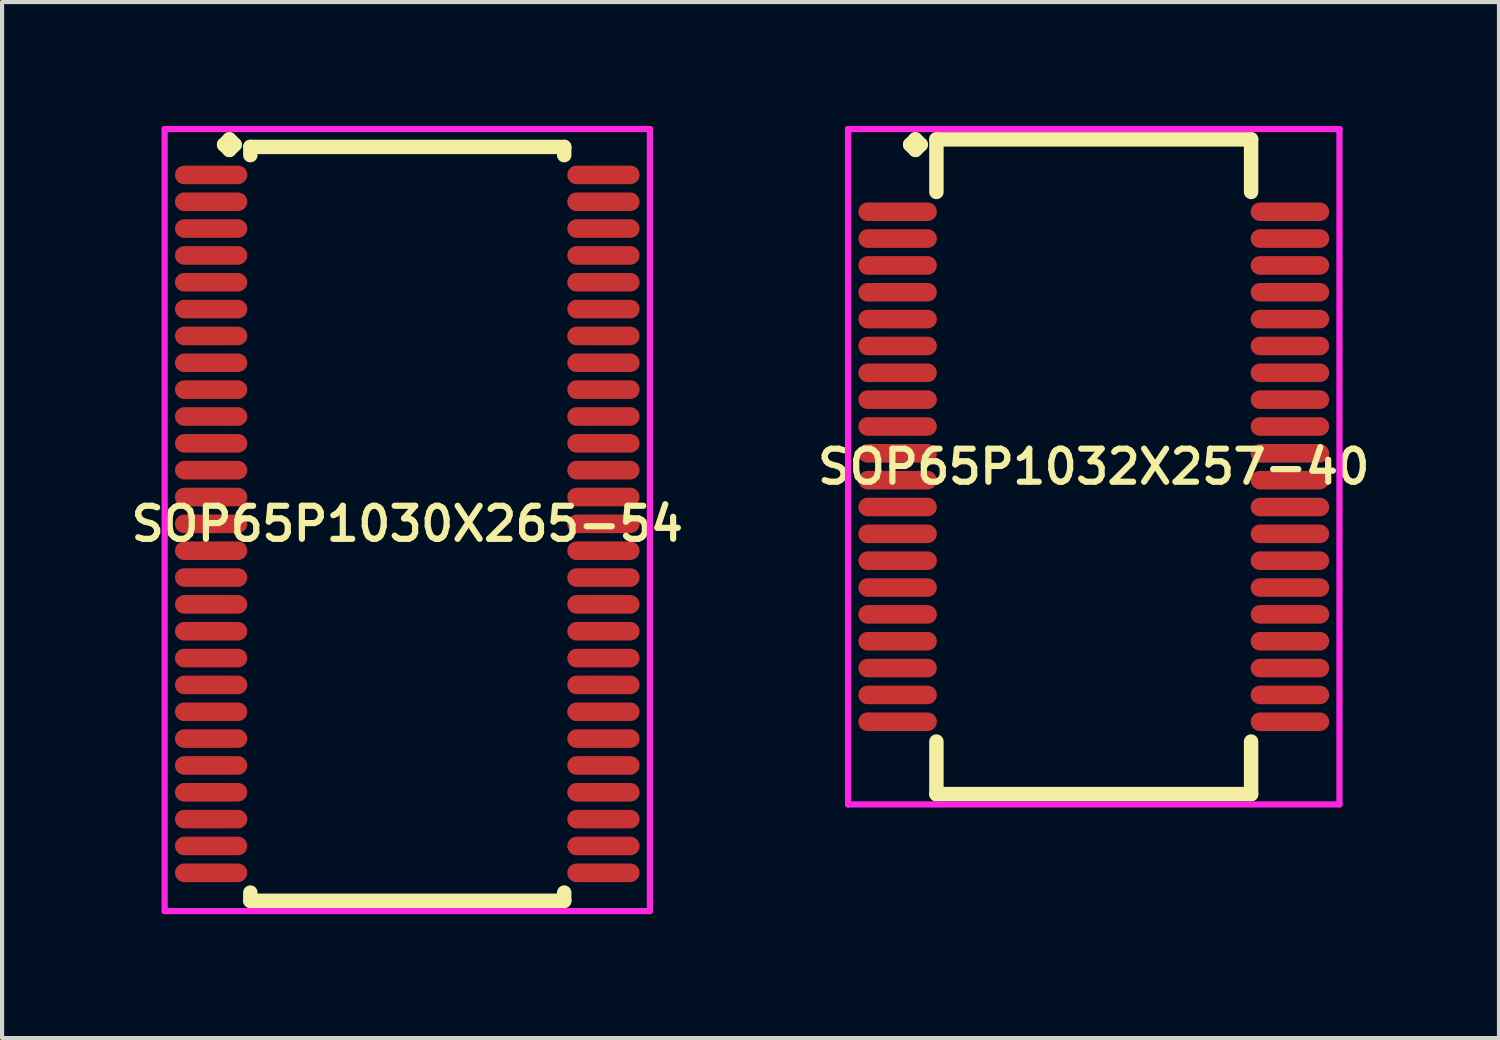
<source format=kicad_pcb>
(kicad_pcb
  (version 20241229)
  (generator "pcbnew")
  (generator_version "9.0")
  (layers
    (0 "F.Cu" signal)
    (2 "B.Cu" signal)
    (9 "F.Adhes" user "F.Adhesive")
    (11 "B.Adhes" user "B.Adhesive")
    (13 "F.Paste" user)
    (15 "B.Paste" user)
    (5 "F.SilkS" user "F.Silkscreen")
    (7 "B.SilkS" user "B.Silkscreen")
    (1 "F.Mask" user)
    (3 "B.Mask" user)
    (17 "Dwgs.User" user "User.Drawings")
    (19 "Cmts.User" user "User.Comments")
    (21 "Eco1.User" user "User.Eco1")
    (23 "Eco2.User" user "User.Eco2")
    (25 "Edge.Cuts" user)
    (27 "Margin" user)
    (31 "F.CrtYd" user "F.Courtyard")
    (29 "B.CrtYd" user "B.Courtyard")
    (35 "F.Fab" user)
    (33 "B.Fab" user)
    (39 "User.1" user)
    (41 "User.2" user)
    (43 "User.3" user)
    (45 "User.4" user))
  (footprint "SOP65P1030X265-54"
    (layer "F.Cu")
    (at 6.812 9.635)
    (property "Reference" "SOP65P1030X265-54" (at 0 0 0) (layer "F.SilkS") (effects (font (size 0.8 0.8) (thickness 0.15))))
    (attr smd)
    (fp_line (start -4.435 -9.183) (end -4.308 -9.31) (stroke (width 0.35) (type solid)) (layer "F.SilkS"))
    (fp_line (start -4.308 -9.31) (end -4.181 -9.183) (stroke (width 0.35) (type solid)) (layer "F.SilkS"))
    (fp_line (start -4.308 -9.056) (end -4.435 -9.183) (stroke (width 0.35) (type solid)) (layer "F.SilkS"))
    (fp_line (start -4.181 -9.183) (end -4.308 -9.056) (stroke (width 0.35) (type solid)) (layer "F.SilkS"))
    (fp_line (start -3.8 -9.127) (end 3.8 -9.127) (stroke (width 0.35) (type solid)) (layer "F.SilkS"))
    (fp_line (start -3.8 -8.929) (end -3.8 -9.127) (stroke (width 0.35) (type solid)) (layer "F.SilkS"))
    (fp_line (start -3.8 8.929) (end -3.8 9.127) (stroke (width 0.35) (type solid)) (layer "F.SilkS"))
    (fp_line (start -3.8 9.127) (end 3.8 9.127) (stroke (width 0.35) (type solid)) (layer "F.SilkS"))
    (fp_line (start 3.8 -9.127) (end 3.8 -8.929) (stroke (width 0.35) (type solid)) (layer "F.SilkS"))
    (fp_line (start 3.8 9.127) (end 3.8 8.929) (stroke (width 0.35) (type solid)) (layer "F.SilkS"))
    (fp_line (start -5.875 -9.56) (end 5.875 -9.56) (stroke (width 0.15) (type solid)) (layer "F.CrtYd"))
    (fp_line (start -5.875 9.377) (end -5.875 -9.56) (stroke (width 0.15) (type solid)) (layer "F.CrtYd"))
    (fp_line (start 5.875 -9.56) (end 5.875 9.377) (stroke (width 0.15) (type solid)) (layer "F.CrtYd"))
    (fp_line (start 5.875 9.377) (end -5.875 9.377) (stroke (width 0.15) (type solid)) (layer "F.CrtYd"))
    (pad "1" smd oval (at -4.75 -8.45) (size 1.75 0.45) (layers "F.Cu" "F.Mask" "F.Paste"))
    (pad "2" smd oval (at -4.75 -7.8) (size 1.75 0.45) (layers "F.Cu" "F.Mask" "F.Paste"))
    (pad "3" smd oval (at -4.75 -7.15) (size 1.75 0.45) (layers "F.Cu" "F.Mask" "F.Paste"))
    (pad "4" smd oval (at -4.75 -6.5) (size 1.75 0.45) (layers "F.Cu" "F.Mask" "F.Paste"))
    (pad "5" smd oval (at -4.75 -5.85) (size 1.75 0.45) (layers "F.Cu" "F.Mask" "F.Paste"))
    (pad "6" smd oval (at -4.75 -5.2) (size 1.75 0.45) (layers "F.Cu" "F.Mask" "F.Paste"))
    (pad "7" smd oval (at -4.75 -4.55) (size 1.75 0.45) (layers "F.Cu" "F.Mask" "F.Paste"))
    (pad "8" smd oval (at -4.75 -3.9) (size 1.75 0.45) (layers "F.Cu" "F.Mask" "F.Paste"))
    (pad "9" smd oval (at -4.75 -3.25) (size 1.75 0.45) (layers "F.Cu" "F.Mask" "F.Paste"))
    (pad "10" smd oval (at -4.75 -2.6) (size 1.75 0.45) (layers "F.Cu" "F.Mask" "F.Paste"))
    (pad "11" smd oval (at -4.75 -1.95) (size 1.75 0.45) (layers "F.Cu" "F.Mask" "F.Paste"))
    (pad "12" smd oval (at -4.75 -1.3) (size 1.75 0.45) (layers "F.Cu" "F.Mask" "F.Paste"))
    (pad "13" smd oval (at -4.75 -0.65) (size 1.75 0.45) (layers "F.Cu" "F.Mask" "F.Paste"))
    (pad "14" smd oval (at -4.75 0) (size 1.75 0.45) (layers "F.Cu" "F.Mask" "F.Paste"))
    (pad "15" smd oval (at -4.75 0.65) (size 1.75 0.45) (layers "F.Cu" "F.Mask" "F.Paste"))
    (pad "16" smd oval (at -4.75 1.3) (size 1.75 0.45) (layers "F.Cu" "F.Mask" "F.Paste"))
    (pad "17" smd oval (at -4.75 1.95) (size 1.75 0.45) (layers "F.Cu" "F.Mask" "F.Paste"))
    (pad "18" smd oval (at -4.75 2.6) (size 1.75 0.45) (layers "F.Cu" "F.Mask" "F.Paste"))
    (pad "19" smd oval (at -4.75 3.25) (size 1.75 0.45) (layers "F.Cu" "F.Mask" "F.Paste"))
    (pad "20" smd oval (at -4.75 3.9) (size 1.75 0.45) (layers "F.Cu" "F.Mask" "F.Paste"))
    (pad "21" smd oval (at -4.75 4.55) (size 1.75 0.45) (layers "F.Cu" "F.Mask" "F.Paste"))
    (pad "22" smd oval (at -4.75 5.2) (size 1.75 0.45) (layers "F.Cu" "F.Mask" "F.Paste"))
    (pad "23" smd oval (at -4.75 5.85) (size 1.75 0.45) (layers "F.Cu" "F.Mask" "F.Paste"))
    (pad "24" smd oval (at -4.75 6.5) (size 1.75 0.45) (layers "F.Cu" "F.Mask" "F.Paste"))
    (pad "25" smd oval (at -4.75 7.15) (size 1.75 0.45) (layers "F.Cu" "F.Mask" "F.Paste"))
    (pad "26" smd oval (at -4.75 7.8) (size 1.75 0.45) (layers "F.Cu" "F.Mask" "F.Paste"))
    (pad "27" smd oval (at -4.75 8.45) (size 1.75 0.45) (layers "F.Cu" "F.Mask" "F.Paste"))
    (pad "28" smd oval (at 4.75 8.45) (size 1.75 0.45) (layers "F.Cu" "F.Mask" "F.Paste"))
    (pad "29" smd oval (at 4.75 7.8) (size 1.75 0.45) (layers "F.Cu" "F.Mask" "F.Paste"))
    (pad "30" smd oval (at 4.75 7.15) (size 1.75 0.45) (layers "F.Cu" "F.Mask" "F.Paste"))
    (pad "31" smd oval (at 4.75 6.5) (size 1.75 0.45) (layers "F.Cu" "F.Mask" "F.Paste"))
    (pad "32" smd oval (at 4.75 5.85) (size 1.75 0.45) (layers "F.Cu" "F.Mask" "F.Paste"))
    (pad "33" smd oval (at 4.75 5.2) (size 1.75 0.45) (layers "F.Cu" "F.Mask" "F.Paste"))
    (pad "34" smd oval (at 4.75 4.55) (size 1.75 0.45) (layers "F.Cu" "F.Mask" "F.Paste"))
    (pad "35" smd oval (at 4.75 3.9) (size 1.75 0.45) (layers "F.Cu" "F.Mask" "F.Paste"))
    (pad "36" smd oval (at 4.75 3.25) (size 1.75 0.45) (layers "F.Cu" "F.Mask" "F.Paste"))
    (pad "37" smd oval (at 4.75 2.6) (size 1.75 0.45) (layers "F.Cu" "F.Mask" "F.Paste"))
    (pad "38" smd oval (at 4.75 1.95) (size 1.75 0.45) (layers "F.Cu" "F.Mask" "F.Paste"))
    (pad "39" smd oval (at 4.75 1.3) (size 1.75 0.45) (layers "F.Cu" "F.Mask" "F.Paste"))
    (pad "40" smd oval (at 4.75 0.65) (size 1.75 0.45) (layers "F.Cu" "F.Mask" "F.Paste"))
    (pad "41" smd oval (at 4.75 0) (size 1.75 0.45) (layers "F.Cu" "F.Mask" "F.Paste"))
    (pad "42" smd oval (at 4.75 -0.65) (size 1.75 0.45) (layers "F.Cu" "F.Mask" "F.Paste"))
    (pad "43" smd oval (at 4.75 -1.3) (size 1.75 0.45) (layers "F.Cu" "F.Mask" "F.Paste"))
    (pad "44" smd oval (at 4.75 -1.95) (size 1.75 0.45) (layers "F.Cu" "F.Mask" "F.Paste"))
    (pad "45" smd oval (at 4.75 -2.6) (size 1.75 0.45) (layers "F.Cu" "F.Mask" "F.Paste"))
    (pad "46" smd oval (at 4.75 -3.25) (size 1.75 0.45) (layers "F.Cu" "F.Mask" "F.Paste"))
    (pad "47" smd oval (at 4.75 -3.9) (size 1.75 0.45) (layers "F.Cu" "F.Mask" "F.Paste"))
    (pad "48" smd oval (at 4.75 -4.55) (size 1.75 0.45) (layers "F.Cu" "F.Mask" "F.Paste"))
    (pad "49" smd oval (at 4.75 -5.2) (size 1.75 0.45) (layers "F.Cu" "F.Mask" "F.Paste"))
    (pad "50" smd oval (at 4.75 -5.85) (size 1.75 0.45) (layers "F.Cu" "F.Mask" "F.Paste"))
    (pad "51" smd oval (at 4.75 -6.5) (size 1.75 0.45) (layers "F.Cu" "F.Mask" "F.Paste"))
    (pad "52" smd oval (at 4.75 -7.15) (size 1.75 0.45) (layers "F.Cu" "F.Mask" "F.Paste"))
    (pad "53" smd oval (at 4.75 -7.8) (size 1.75 0.45) (layers "F.Cu" "F.Mask" "F.Paste"))
    (pad "54" smd oval (at 4.75 -8.45) (size 1.75 0.45) (layers "F.Cu" "F.Mask" "F.Paste")))
  (footprint "SOP65P1032X257-40"
    (layer "F.Cu")
    (at 23.435 8.252)
    (property "Reference" "SOP65P1032X257-40" (at 0 0 0) (layer "F.SilkS") (effects (font (size 0.8 0.8) (thickness 0.15))))
    (attr smd)
    (fp_line (start -4.445 -7.8) (end -4.318 -7.927) (stroke (width 0.35) (type solid)) (layer "F.SilkS"))
    (fp_line (start -4.318 -7.927) (end -4.191 -7.8) (stroke (width 0.35) (type solid)) (layer "F.SilkS"))
    (fp_line (start -4.318 -7.673) (end -4.445 -7.8) (stroke (width 0.35) (type solid)) (layer "F.SilkS"))
    (fp_line (start -4.191 -7.8) (end -4.318 -7.673) (stroke (width 0.35) (type solid)) (layer "F.SilkS"))
    (fp_line (start -3.81 -7.927) (end 3.81 -7.927) (stroke (width 0.35) (type solid)) (layer "F.SilkS"))
    (fp_line (start -3.81 -6.654) (end -3.81 -7.927) (stroke (width 0.35) (type solid)) (layer "F.SilkS"))
    (fp_line (start -3.81 6.654) (end -3.81 7.927) (stroke (width 0.35) (type solid)) (layer "F.SilkS"))
    (fp_line (start -3.81 7.927) (end 3.81 7.927) (stroke (width 0.35) (type solid)) (layer "F.SilkS"))
    (fp_line (start 3.81 -7.927) (end 3.81 -6.654) (stroke (width 0.35) (type solid)) (layer "F.SilkS"))
    (fp_line (start 3.81 7.927) (end 3.81 6.654) (stroke (width 0.35) (type solid)) (layer "F.SilkS"))
    (fp_line (start -5.95 -8.177) (end 5.95 -8.177) (stroke (width 0.15) (type solid)) (layer "F.CrtYd"))
    (fp_line (start -5.95 8.177) (end -5.95 -8.177) (stroke (width 0.15) (type solid)) (layer "F.CrtYd"))
    (fp_line (start 5.95 -8.177) (end 5.95 8.177) (stroke (width 0.15) (type solid)) (layer "F.CrtYd"))
    (fp_line (start 5.95 8.177) (end -5.95 8.177) (stroke (width 0.15) (type solid)) (layer "F.CrtYd"))
    (pad "1" smd oval (at -4.75 -6.175) (size 1.9 0.45) (layers "F.Cu" "F.Mask" "F.Paste"))
    (pad "2" smd oval (at -4.75 -5.525) (size 1.9 0.45) (layers "F.Cu" "F.Mask" "F.Paste"))
    (pad "3" smd oval (at -4.75 -4.875) (size 1.9 0.45) (layers "F.Cu" "F.Mask" "F.Paste"))
    (pad "4" smd oval (at -4.75 -4.225) (size 1.9 0.45) (layers "F.Cu" "F.Mask" "F.Paste"))
    (pad "5" smd oval (at -4.75 -3.575) (size 1.9 0.45) (layers "F.Cu" "F.Mask" "F.Paste"))
    (pad "6" smd oval (at -4.75 -2.925) (size 1.9 0.45) (layers "F.Cu" "F.Mask" "F.Paste"))
    (pad "7" smd oval (at -4.75 -2.275) (size 1.9 0.45) (layers "F.Cu" "F.Mask" "F.Paste"))
    (pad "8" smd oval (at -4.75 -1.625) (size 1.9 0.45) (layers "F.Cu" "F.Mask" "F.Paste"))
    (pad "9" smd oval (at -4.75 -0.975) (size 1.9 0.45) (layers "F.Cu" "F.Mask" "F.Paste"))
    (pad "10" smd oval (at -4.75 -0.325) (size 1.9 0.45) (layers "F.Cu" "F.Mask" "F.Paste"))
    (pad "11" smd oval (at -4.75 0.325) (size 1.9 0.45) (layers "F.Cu" "F.Mask" "F.Paste"))
    (pad "12" smd oval (at -4.75 0.975) (size 1.9 0.45) (layers "F.Cu" "F.Mask" "F.Paste"))
    (pad "13" smd oval (at -4.75 1.625) (size 1.9 0.45) (layers "F.Cu" "F.Mask" "F.Paste"))
    (pad "14" smd oval (at -4.75 2.275) (size 1.9 0.45) (layers "F.Cu" "F.Mask" "F.Paste"))
    (pad "15" smd oval (at -4.75 2.925) (size 1.9 0.45) (layers "F.Cu" "F.Mask" "F.Paste"))
    (pad "16" smd oval (at -4.75 3.575) (size 1.9 0.45) (layers "F.Cu" "F.Mask" "F.Paste"))
    (pad "17" smd oval (at -4.75 4.225) (size 1.9 0.45) (layers "F.Cu" "F.Mask" "F.Paste"))
    (pad "18" smd oval (at -4.75 4.875) (size 1.9 0.45) (layers "F.Cu" "F.Mask" "F.Paste"))
    (pad "19" smd oval (at -4.75 5.525) (size 1.9 0.45) (layers "F.Cu" "F.Mask" "F.Paste"))
    (pad "20" smd oval (at -4.75 6.175) (size 1.9 0.45) (layers "F.Cu" "F.Mask" "F.Paste"))
    (pad "21" smd oval (at 4.75 6.175) (size 1.9 0.45) (layers "F.Cu" "F.Mask" "F.Paste"))
    (pad "22" smd oval (at 4.75 5.525) (size 1.9 0.45) (layers "F.Cu" "F.Mask" "F.Paste"))
    (pad "23" smd oval (at 4.75 4.875) (size 1.9 0.45) (layers "F.Cu" "F.Mask" "F.Paste"))
    (pad "24" smd oval (at 4.75 4.225) (size 1.9 0.45) (layers "F.Cu" "F.Mask" "F.Paste"))
    (pad "25" smd oval (at 4.75 3.575) (size 1.9 0.45) (layers "F.Cu" "F.Mask" "F.Paste"))
    (pad "26" smd oval (at 4.75 2.925) (size 1.9 0.45) (layers "F.Cu" "F.Mask" "F.Paste"))
    (pad "27" smd oval (at 4.75 2.275) (size 1.9 0.45) (layers "F.Cu" "F.Mask" "F.Paste"))
    (pad "28" smd oval (at 4.75 1.625) (size 1.9 0.45) (layers "F.Cu" "F.Mask" "F.Paste"))
    (pad "29" smd oval (at 4.75 0.975) (size 1.9 0.45) (layers "F.Cu" "F.Mask" "F.Paste"))
    (pad "30" smd oval (at 4.75 0.325) (size 1.9 0.45) (layers "F.Cu" "F.Mask" "F.Paste"))
    (pad "31" smd oval (at 4.75 -0.325) (size 1.9 0.45) (layers "F.Cu" "F.Mask" "F.Paste"))
    (pad "32" smd oval (at 4.75 -0.975) (size 1.9 0.45) (layers "F.Cu" "F.Mask" "F.Paste"))
    (pad "33" smd oval (at 4.75 -1.625) (size 1.9 0.45) (layers "F.Cu" "F.Mask" "F.Paste"))
    (pad "34" smd oval (at 4.75 -2.275) (size 1.9 0.45) (layers "F.Cu" "F.Mask" "F.Paste"))
    (pad "35" smd oval (at 4.75 -2.925) (size 1.9 0.45) (layers "F.Cu" "F.Mask" "F.Paste"))
    (pad "36" smd oval (at 4.75 -3.575) (size 1.9 0.45) (layers "F.Cu" "F.Mask" "F.Paste"))
    (pad "37" smd oval (at 4.75 -4.225) (size 1.9 0.45) (layers "F.Cu" "F.Mask" "F.Paste"))
    (pad "38" smd oval (at 4.75 -4.875) (size 1.9 0.45) (layers "F.Cu" "F.Mask" "F.Paste"))
    (pad "39" smd oval (at 4.75 -5.525) (size 1.9 0.45) (layers "F.Cu" "F.Mask" "F.Paste"))
    (pad "40" smd oval (at 4.75 -6.175) (size 1.9 0.45) (layers "F.Cu" "F.Mask" "F.Paste")))
  (gr_rect
    (start -3 -3)
    (end 33.247 22.087)
    (stroke (width 0.1) (type default))
    (fill no)
    (layer "Edge.Cuts")))
</source>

### Task item
From the records above, repeat exactly the lines from the one with "(at -4.75 0.325)" through the one with "(at 4.75 5.525)", both included.

### Task answer
    (pad "11" smd oval (at -4.75 0.325) (size 1.9 0.45) (layers "F.Cu" "F.Mask" "F.Paste"))
    (pad "12" smd oval (at -4.75 0.975) (size 1.9 0.45) (layers "F.Cu" "F.Mask" "F.Paste"))
    (pad "13" smd oval (at -4.75 1.625) (size 1.9 0.45) (layers "F.Cu" "F.Mask" "F.Paste"))
    (pad "14" smd oval (at -4.75 2.275) (size 1.9 0.45) (layers "F.Cu" "F.Mask" "F.Paste"))
    (pad "15" smd oval (at -4.75 2.925) (size 1.9 0.45) (layers "F.Cu" "F.Mask" "F.Paste"))
    (pad "16" smd oval (at -4.75 3.575) (size 1.9 0.45) (layers "F.Cu" "F.Mask" "F.Paste"))
    (pad "17" smd oval (at -4.75 4.225) (size 1.9 0.45) (layers "F.Cu" "F.Mask" "F.Paste"))
    (pad "18" smd oval (at -4.75 4.875) (size 1.9 0.45) (layers "F.Cu" "F.Mask" "F.Paste"))
    (pad "19" smd oval (at -4.75 5.525) (size 1.9 0.45) (layers "F.Cu" "F.Mask" "F.Paste"))
    (pad "20" smd oval (at -4.75 6.175) (size 1.9 0.45) (layers "F.Cu" "F.Mask" "F.Paste"))
    (pad "21" smd oval (at 4.75 6.175) (size 1.9 0.45) (layers "F.Cu" "F.Mask" "F.Paste"))
    (pad "22" smd oval (at 4.75 5.525) (size 1.9 0.45) (layers "F.Cu" "F.Mask" "F.Paste"))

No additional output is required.